- What the task asks
The answer must be every record below, repeated exactly.

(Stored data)
--------------------------------
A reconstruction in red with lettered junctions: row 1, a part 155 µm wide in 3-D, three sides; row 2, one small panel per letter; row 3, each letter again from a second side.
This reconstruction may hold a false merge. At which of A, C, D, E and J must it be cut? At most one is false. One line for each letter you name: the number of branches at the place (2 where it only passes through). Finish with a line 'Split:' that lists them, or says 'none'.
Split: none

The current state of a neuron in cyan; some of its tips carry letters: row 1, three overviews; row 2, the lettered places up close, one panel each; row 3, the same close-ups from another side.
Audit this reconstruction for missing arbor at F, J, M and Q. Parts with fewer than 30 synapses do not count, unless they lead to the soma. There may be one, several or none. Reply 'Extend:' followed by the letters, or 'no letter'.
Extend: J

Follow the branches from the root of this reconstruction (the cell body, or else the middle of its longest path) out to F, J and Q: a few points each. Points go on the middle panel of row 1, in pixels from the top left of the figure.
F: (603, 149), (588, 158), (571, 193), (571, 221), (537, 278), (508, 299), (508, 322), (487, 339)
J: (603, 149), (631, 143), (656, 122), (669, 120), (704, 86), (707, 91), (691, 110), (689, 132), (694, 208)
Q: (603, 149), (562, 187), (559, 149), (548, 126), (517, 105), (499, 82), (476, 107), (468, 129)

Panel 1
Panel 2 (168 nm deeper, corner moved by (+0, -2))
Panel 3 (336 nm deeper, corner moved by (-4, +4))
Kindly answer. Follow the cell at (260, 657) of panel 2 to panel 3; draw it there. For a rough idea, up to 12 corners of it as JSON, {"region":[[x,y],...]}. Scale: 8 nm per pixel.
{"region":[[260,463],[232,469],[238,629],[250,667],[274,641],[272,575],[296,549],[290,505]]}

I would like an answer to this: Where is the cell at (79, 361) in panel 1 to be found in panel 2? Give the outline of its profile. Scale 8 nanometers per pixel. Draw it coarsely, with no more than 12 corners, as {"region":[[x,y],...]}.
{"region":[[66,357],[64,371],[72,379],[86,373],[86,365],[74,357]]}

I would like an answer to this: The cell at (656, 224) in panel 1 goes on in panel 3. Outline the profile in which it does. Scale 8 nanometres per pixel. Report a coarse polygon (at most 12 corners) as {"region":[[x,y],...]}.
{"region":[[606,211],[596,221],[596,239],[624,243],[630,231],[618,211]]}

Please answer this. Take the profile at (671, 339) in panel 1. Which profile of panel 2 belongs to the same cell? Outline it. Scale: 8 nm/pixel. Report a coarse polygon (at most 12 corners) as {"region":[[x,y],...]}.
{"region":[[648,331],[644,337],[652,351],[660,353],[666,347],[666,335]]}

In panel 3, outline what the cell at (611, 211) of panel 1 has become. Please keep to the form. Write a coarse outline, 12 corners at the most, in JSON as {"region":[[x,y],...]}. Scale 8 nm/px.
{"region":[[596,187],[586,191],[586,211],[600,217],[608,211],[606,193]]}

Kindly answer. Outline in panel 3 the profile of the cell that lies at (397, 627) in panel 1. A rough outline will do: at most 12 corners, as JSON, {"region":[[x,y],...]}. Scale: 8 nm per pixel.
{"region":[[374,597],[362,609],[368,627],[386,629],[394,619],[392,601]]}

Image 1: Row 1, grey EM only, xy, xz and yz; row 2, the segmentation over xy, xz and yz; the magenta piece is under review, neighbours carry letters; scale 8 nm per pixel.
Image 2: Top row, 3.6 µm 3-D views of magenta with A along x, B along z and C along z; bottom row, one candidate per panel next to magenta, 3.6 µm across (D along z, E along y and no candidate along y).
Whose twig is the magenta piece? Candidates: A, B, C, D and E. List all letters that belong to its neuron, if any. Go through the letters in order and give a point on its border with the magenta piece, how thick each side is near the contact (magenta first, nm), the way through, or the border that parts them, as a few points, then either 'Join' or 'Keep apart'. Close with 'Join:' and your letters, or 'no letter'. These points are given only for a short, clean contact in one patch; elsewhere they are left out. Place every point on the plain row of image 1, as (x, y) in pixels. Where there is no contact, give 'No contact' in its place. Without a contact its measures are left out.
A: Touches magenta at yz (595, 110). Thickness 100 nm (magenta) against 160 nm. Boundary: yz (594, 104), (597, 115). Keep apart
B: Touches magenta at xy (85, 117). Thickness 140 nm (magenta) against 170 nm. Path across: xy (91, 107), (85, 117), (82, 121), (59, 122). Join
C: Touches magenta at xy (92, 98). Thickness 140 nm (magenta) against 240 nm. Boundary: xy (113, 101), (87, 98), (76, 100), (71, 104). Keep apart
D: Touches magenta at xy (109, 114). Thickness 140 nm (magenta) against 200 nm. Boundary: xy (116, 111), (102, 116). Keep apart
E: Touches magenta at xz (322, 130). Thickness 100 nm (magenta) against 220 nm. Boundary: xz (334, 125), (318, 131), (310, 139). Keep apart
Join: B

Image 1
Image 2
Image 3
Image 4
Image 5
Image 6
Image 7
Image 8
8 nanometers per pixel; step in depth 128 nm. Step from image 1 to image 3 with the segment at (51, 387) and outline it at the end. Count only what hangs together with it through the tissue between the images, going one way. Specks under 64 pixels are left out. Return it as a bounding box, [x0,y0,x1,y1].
--------------------------------
- Response
A reconstruction in red with lettered junctions: row 1, a part 155 µm wide in 3-D, three sides; row 2, one small panel per letter; row 3, each letter again from a second side.
This reconstruction may hold a false merge. At which of A, C, D, E and J must it be cut? At most one is false. One line for each letter you name: the number of branches at the place (2 where it only passes through). Finish with a line 'Split:' that lists them, or says 'none'.
Split: none

The current state of a neuron in cyan; some of its tips carry letters: row 1, three overviews; row 2, the lettered places up close, one panel each; row 3, the same close-ups from another side.
Audit this reconstruction for missing arbor at F, J, M and Q. Parts with fewer than 30 synapses do not count, unless they lead to the soma. There may be one, several or none. Reply 'Extend:' followed by the letters, or 'no letter'.
Extend: J

Follow the branches from the root of this reconstruction (the cell body, or else the middle of its longest path) out to F, J and Q: a few points each. Points go on the middle panel of row 1, in pixels from the top left of the figure.
F: (603, 149), (588, 158), (571, 193), (571, 221), (537, 278), (508, 299), (508, 322), (487, 339)
J: (603, 149), (631, 143), (656, 122), (669, 120), (704, 86), (707, 91), (691, 110), (689, 132), (694, 208)
Q: (603, 149), (562, 187), (559, 149), (548, 126), (517, 105), (499, 82), (476, 107), (468, 129)

Panel 1
Panel 2 (168 nm deeper, corner moved by (+0, -2))
Panel 3 (336 nm deeper, corner moved by (-4, +4))
Kindly answer. Follow the cell at (260, 657) of panel 2 to panel 3; draw it there. For a rough idea, up to 12 corners of it as JSON, {"region":[[x,y],...]}. Scale: 8 nm per pixel.
{"region":[[260,463],[232,469],[238,629],[250,667],[274,641],[272,575],[296,549],[290,505]]}

I would like an answer to this: Where is the cell at (79, 361) in panel 1 to be found in panel 2? Give the outline of its profile. Scale 8 nanometers per pixel. Draw it coarsely, with no more than 12 corners, as {"region":[[x,y],...]}.
{"region":[[66,357],[64,371],[72,379],[86,373],[86,365],[74,357]]}

I would like an answer to this: The cell at (656, 224) in panel 1 goes on in panel 3. Outline the profile in which it does. Scale 8 nanometres per pixel. Report a coarse polygon (at most 12 corners) as {"region":[[x,y],...]}.
{"region":[[606,211],[596,221],[596,239],[624,243],[630,231],[618,211]]}

Please answer this. Take the profile at (671, 339) in panel 1. Which profile of panel 2 belongs to the same cell? Outline it. Scale: 8 nm/pixel. Report a coarse polygon (at most 12 corners) as {"region":[[x,y],...]}.
{"region":[[648,331],[644,337],[652,351],[660,353],[666,347],[666,335]]}

In panel 3, outline what the cell at (611, 211) of panel 1 has become. Please keep to the form. Write a coarse outline, 12 corners at the most, in JSON as {"region":[[x,y],...]}. Scale 8 nm/px.
{"region":[[596,187],[586,191],[586,211],[600,217],[608,211],[606,193]]}

Kindly answer. Outline in panel 3 the profile of the cell that lies at (397, 627) in panel 1. A rough outline will do: at most 12 corners, as JSON, {"region":[[x,y],...]}. Scale: 8 nm per pixel.
{"region":[[374,597],[362,609],[368,627],[386,629],[394,619],[392,601]]}

Image 1: Row 1, grey EM only, xy, xz and yz; row 2, the segmentation over xy, xz and yz; the magenta piece is under review, neighbours carry letters; scale 8 nm per pixel.
Image 2: Top row, 3.6 µm 3-D views of magenta with A along x, B along z and C along z; bottom row, one candidate per panel next to magenta, 3.6 µm across (D along z, E along y and no candidate along y).
Whose twig is the magenta piece? Candidates: A, B, C, D and E. List all letters that belong to its neuron, if any. Go through the letters in order and give a point on its border with the magenta piece, how thick each side is near the contact (magenta first, nm), the way through, or the border that parts them, as a few points, then either 'Join' or 'Keep apart'. Close with 'Join:' and your letters, or 'no letter'. These points are given only for a short, clean contact in one patch; elsewhere they are left out. Place every point on the plain row of image 1, as (x, y) in pixels. Where there is no contact, give 'No contact' in its place. Without a contact its measures are left out.
A: Touches magenta at yz (595, 110). Thickness 100 nm (magenta) against 160 nm. Boundary: yz (594, 104), (597, 115). Keep apart
B: Touches magenta at xy (85, 117). Thickness 140 nm (magenta) against 170 nm. Path across: xy (91, 107), (85, 117), (82, 121), (59, 122). Join
C: Touches magenta at xy (92, 98). Thickness 140 nm (magenta) against 240 nm. Boundary: xy (113, 101), (87, 98), (76, 100), (71, 104). Keep apart
D: Touches magenta at xy (109, 114). Thickness 140 nm (magenta) against 200 nm. Boundary: xy (116, 111), (102, 116). Keep apart
E: Touches magenta at xz (322, 130). Thickness 100 nm (magenta) against 220 nm. Boundary: xz (334, 125), (318, 131), (310, 139). Keep apart
Join: B

Image 1
Image 2
Image 3
Image 4
Image 5
Image 6
Image 7
Image 8
8 nanometers per pixel; step in depth 128 nm. Step from image 1 to image 3 with the segment at (51, 387) and outline it at the end. Count only what hangs together with it through the tissue between the images, going one way. Specks under 64 pixels are left out. Return it as a bounding box, [x0,y0,x1,y1].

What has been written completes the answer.